Yosemite Valley was first protected under theYosemite Grant in 1864 by Abraham Lincoln. It was the first instance ever of land being protected for nature’s sake by the U.S. Federal Government and would set precedence for future land protections.
We have John Muir and Robert Underwood Johnson to thank for the Yosemite we know today. Yosemite was first governed as a California State Park. Muir and Johnson worked together lobbying the federal government to protect Yosemite as a National Park. In 1890 Yosemite became a National Park, however, the park remained under state control and therefore under reduced state-led funding.
With John Muir at their helm, the recently formed Sierra Club lobbied for increased protections for Yosemite. In 1903, President Theodore Roosevelt visited Yosemite Valley and was rather infamously toured around by John Muir. A few years after his visit, President Roosevelt signed a bill returning the Yosemite Grant to federal control, and thereby increasing funding and protections.
As dry as history can be, these pieces are vitally important for the National Park Service we now know today. It also laid the foundation for other countries, like Canada, to create their own National Park structures.
When you first drive into Yosemite Valley it is easy to see why it became the first federally protected park in the U.S. Both times I’ve visited the Valley, I’ve approached from the north-west along Highway 120. While not as iconic a viewpoint as Tunnel View, I still love the first look at El Capitan and Half Dome as we wind down to the valley floor.
The first time I visited Yosemite Valley was in August 2014, and the second time was this past summer during the July 4th weekend. I’ve had about 5 days total now in Yosemite Valley, and still feel like I just scraped the surface.
For those thinking about visiting Yosemite Valley, my best piece of advice is to plan your visit well ahead. It is worthwhile to stay within the valley, which offers accommodations at campgrounds, tent cabins, or lodges. However, even the campsites need to be reserved well in advance of summer holidays. Our first visit we didn’t know just how busy it would be, and ended up camping a good 45 minute drive away.
There are a couple other activities that are best planned and reserved ahead of time. These include reserving a bus ticket to get up to Glacier Point, and renting bicycles. I also wish I’d known to bring my own inner tube to float down the Merced River (they sell them in the gift shops, but for a very unreasonable price!)
However, both our trips were planned a bit more spontaneously, and we still found a ton to do!
Our first visit to the Valley was after a backpacking trip from Tuolomne to the Valley. We were pretty tired and were looking for an easy way to spend our day. We decided to do some of the Valley Loop Trail. We left from Curry Village and headed toward Mirror Lake, which unfortunately was more of a puddle than a lake that year.
We tacked on the Mirror Lake loop, which brought us a short ways up Tenaya Canyon and below Half Dome. Next we visited the magnificent Ahwahnee Hotel (now known as the Majestic Yosemite Hotel). One day we hope to stay there!

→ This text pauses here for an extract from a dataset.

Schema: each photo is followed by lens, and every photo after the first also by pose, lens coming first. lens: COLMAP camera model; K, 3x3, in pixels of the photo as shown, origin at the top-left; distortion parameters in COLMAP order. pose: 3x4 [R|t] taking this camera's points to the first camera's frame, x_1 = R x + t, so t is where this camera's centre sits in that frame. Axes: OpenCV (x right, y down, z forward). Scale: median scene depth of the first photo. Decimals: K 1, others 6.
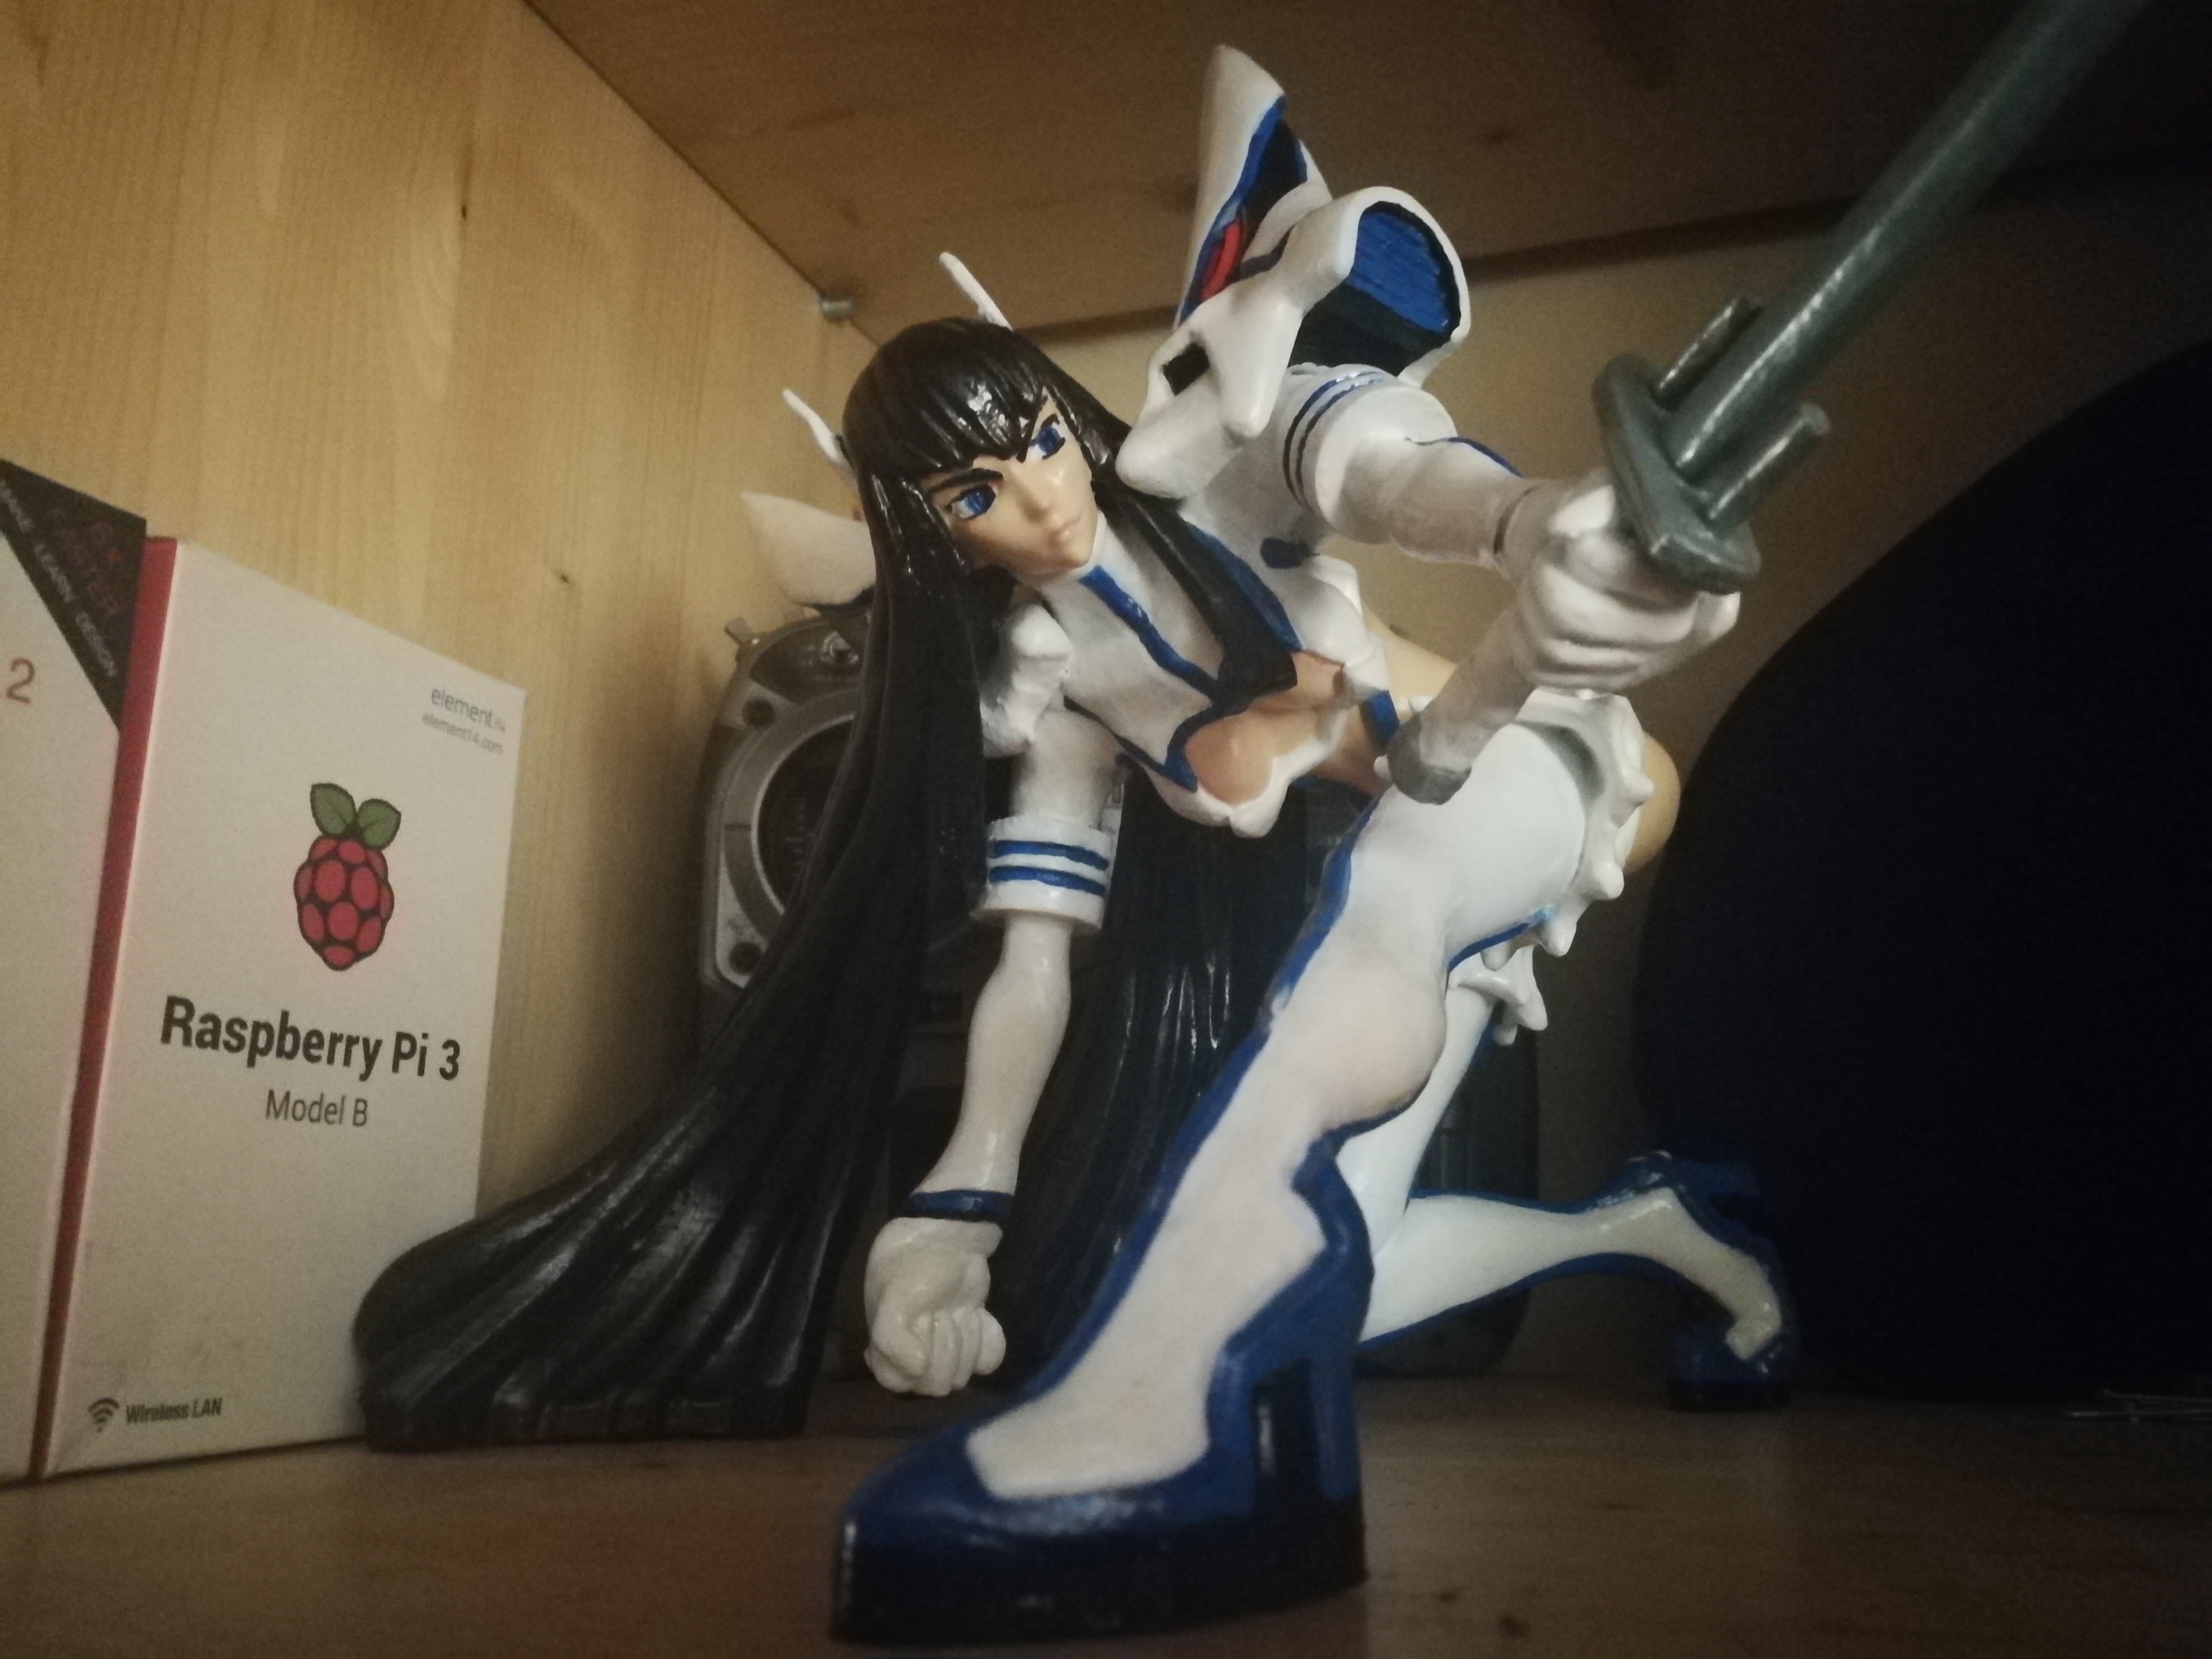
lens RADIAL K [[1807.7, 0, 1095.3], [0, 1807.7, 825.6], [0, 0, 1]] dist [0.005462, -0.013373]
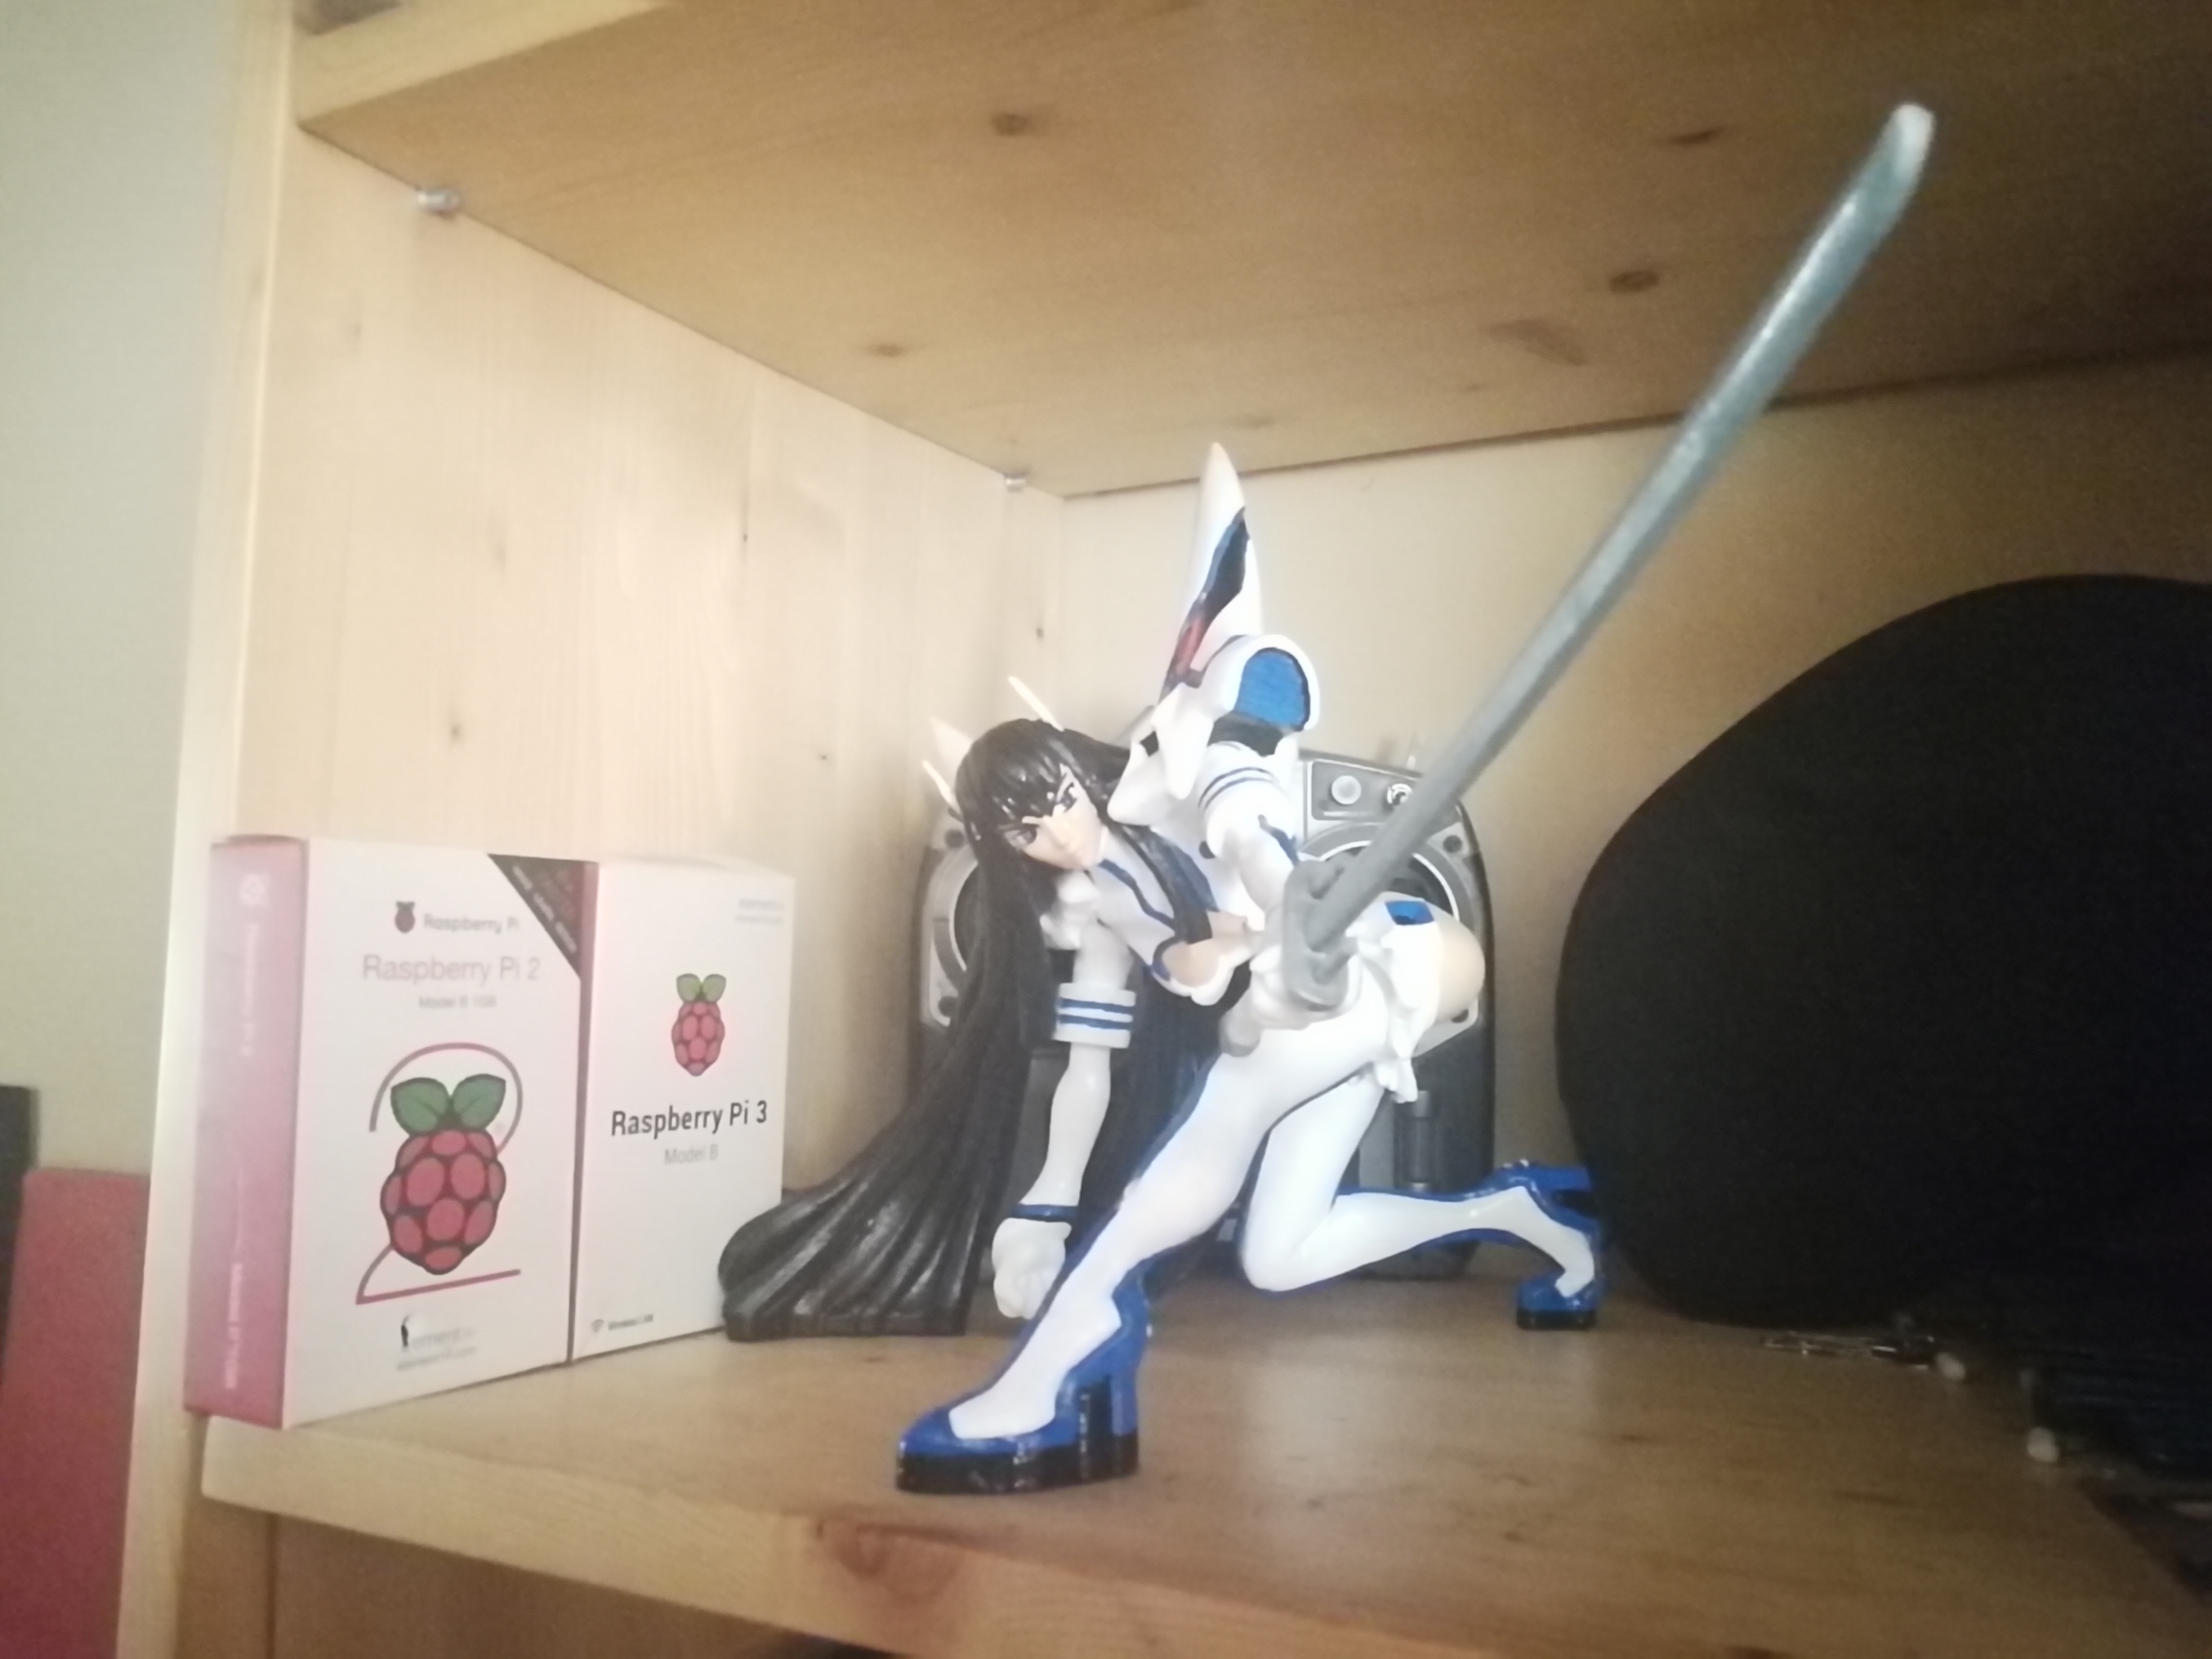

After our visit to the hotel, we had lunch at Yosemite Village and wandered through the Valley Visitor Center. Finally, we caught one of the free shuttle buses to take us to a popular swimming hole along the Merced River.
For our second trip to Yosemite Valley we planned some bigger hikes, as we were in the last few days of training before leaving on our trip along the John Muir Trail. We hiked up to the top of Yosemite Falls, hiked the Mist Trail to the base of Nevada Falls, and of course swam in the Merced River. You can read more about those adventures HERE.
Yosemite Valley is unlike any other National Park area I have yet visited. It can be busy and crowded along the main thoroughfares, but you can still find surprising moments of quiet amongst the trees and meadows. There is a ton of hiking to do, as long as you’re willing to climb up and out of the valley floor. It is also not unreasonable to find a quiet place to relax and watch as the day’s light shifts on the walls and waterfalls. Do plan ahead, and don’t go in with any particular set of expectations. You really can’t know what Yosemite Valley may offer you on any given visit.